While researchers rack their brains to come up with a better treatment method for opioid addiction, a possible solution arises.

Experts at the University of Utah have discovered the ability for zebra fish to become addicted to opioids. They hope that they can use this testing method to develop a treatment for humans. Behavioral Brain Research is a journal where the findings of this study have been published.

Currently, the issue with most treatment methods is that they just involve more opiates. They use a lower dose opiate to ease the patient off of the hard drugs they have been taking. When a person is in recovery and detox, it would be most ideal to medicate them without opiates; they just need to find a way to do it.

Randall Peterson is the dean of the College of Pharmacy at the University of Utah; he is currently involved with the study.

“There is still a compelling need for therapies that work in different ways, not just by replacing one opioid with another” he said.

When the researchers noticed the ability for the zebrafish to become addicted to opiates, they saw an opportunity to use this toward finding a solution for humans struggling with recovery.

An early study was conducted in a simple manner:

"First, they set up a fish tank containing two platforms on opposite sides, one white and one yellow. The yellow platform contained a sensor. When the fish swam over the sensor, it released food while a green light flashed. Nothing happened when they swam over the white platform."

The fish began to realize how the sensor worked.

Once the researchers knew that the fish understood the purpose of the food-releasing sensor they switched the food with hydrocodone, otherwise known as Vicodin. The fish began to absorb the drug.

To control the study, the researchers refilled the tank with fresh water to keep the fish coming back for more.
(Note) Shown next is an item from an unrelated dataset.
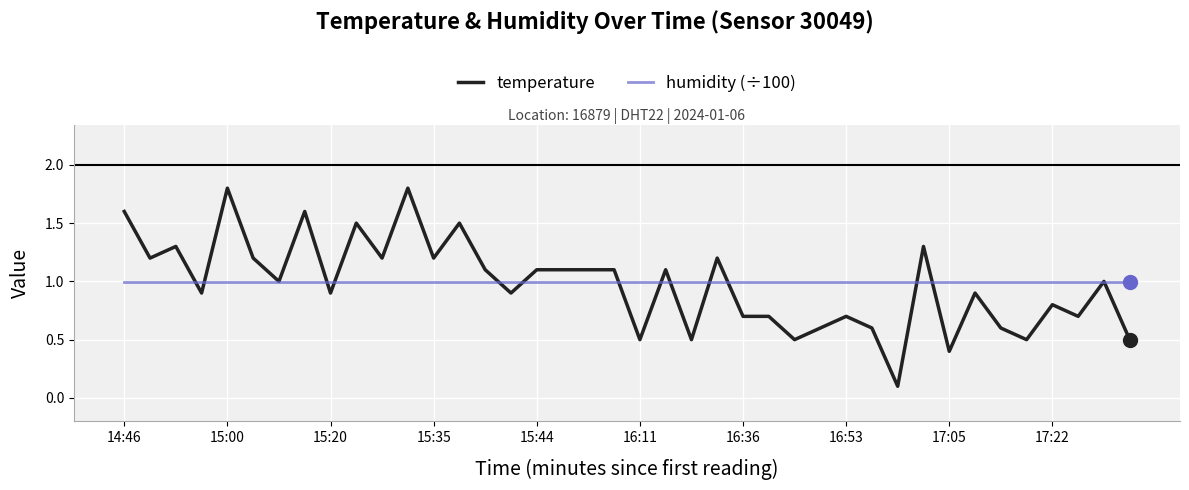

Which series has the widest spread of values?

temperature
They began to see that the fish needed more of the drug; they became noticeably addicted.

Over the course of a 5 day study, the fish were placed in the testing tank for 50 minutes each day. During those 50 minutes, some of the fish went back to the opiate water more than 2,000 times.

The researchers filled the tank with fresh water to observe the behavior of the fish once the opiates were removed. The fish swam in and out of the testing area more than 200 times and when they realized the drug was no longer available, they showed signed of anxiety and irritation; clear proof of their addiction to the opioids.
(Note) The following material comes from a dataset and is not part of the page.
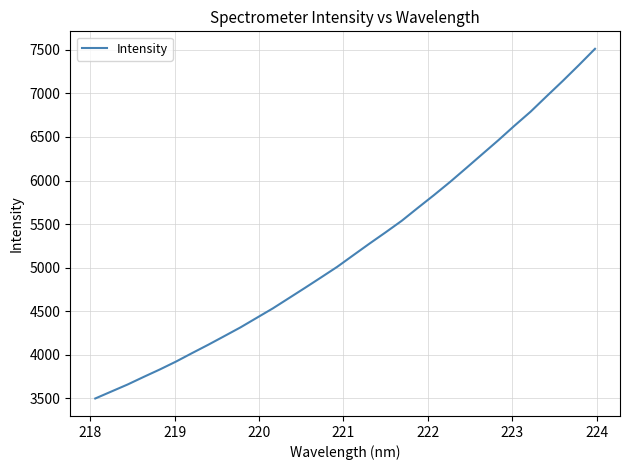

What is the difference between the maximum and minimum values?

4016.1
“What’s new here is that this is a self-administration model where the fish have to perform an action to receive a drug, so that’s fundamentally different in terms of the way the brain responds to the drug,” Peterson. “[This enables] us to measure motivation in drug-seeking in a more complete way.”
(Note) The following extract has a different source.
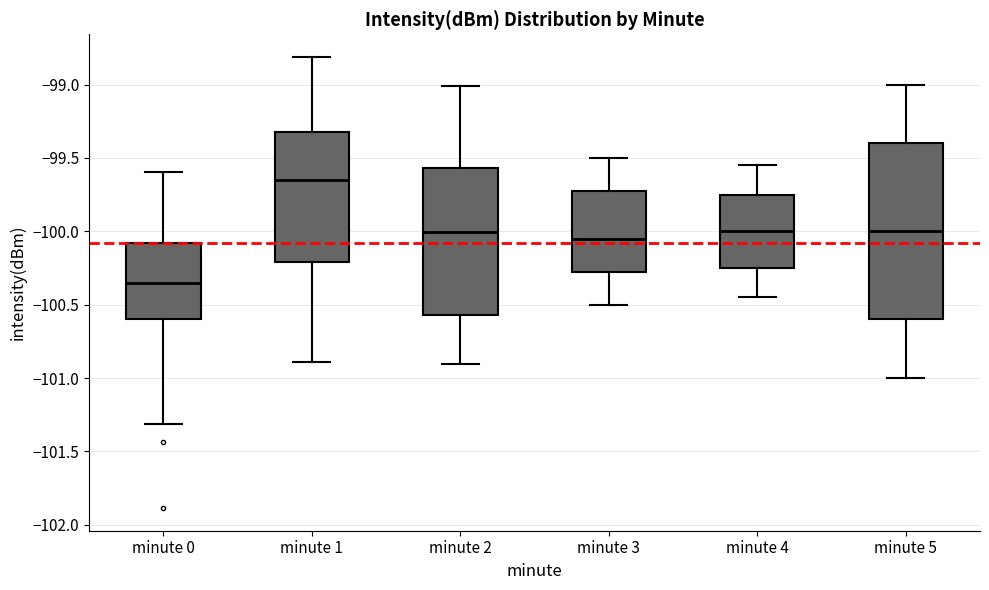

Which box's median line is the lowest?

minute 0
This study is ground breaking for a couple reasons. For one, zebrafish 70 percent of the same genes with humans, according to Futurism. Also they share similar neurological makeup with us,

"an μ-opioid receptor and two neurotransmitters - to humans, meaning they react to addiction in the same way."

“Drugs of abuse target the pathways of the pleasure centers very effectively,” Gabriel Bossé, an author on the study. “These pathways are conserved in zebrafish, and the fish can experience some of the same signs of addiction and withdrawal as people.”

In our nation 33,000 people died of opioid overdose in 2015.

Currently, about 2.6 million people are addicted to some form of opiate whether it's heroin or some form of legal painkiller; they're all deadly when abused.

These shocking numbers have lead our new president to announce this epidemic as an "emergency" that must be dealt with.

“The opioid crisis is an emergency, and I’m saying officially right now it is an emergency,” said Trump. “It’s a national emergency. We’re going to spend a lot of time, a lot of effort and a lot of money on the opioid crisis.”

This research is leading to some ground breaking observations. After watching thousands of fish, experts have noticed genetic mutations begin to occur due to the addiction. They also saw that female zebrafish are able to produce up to 200 eggs every day.

While this can help the researchers figure out a suitable treatment method for humans to use, it could be years before an actual product is on the market.

However, they will not stop with their efforts to create a revolutionary medication.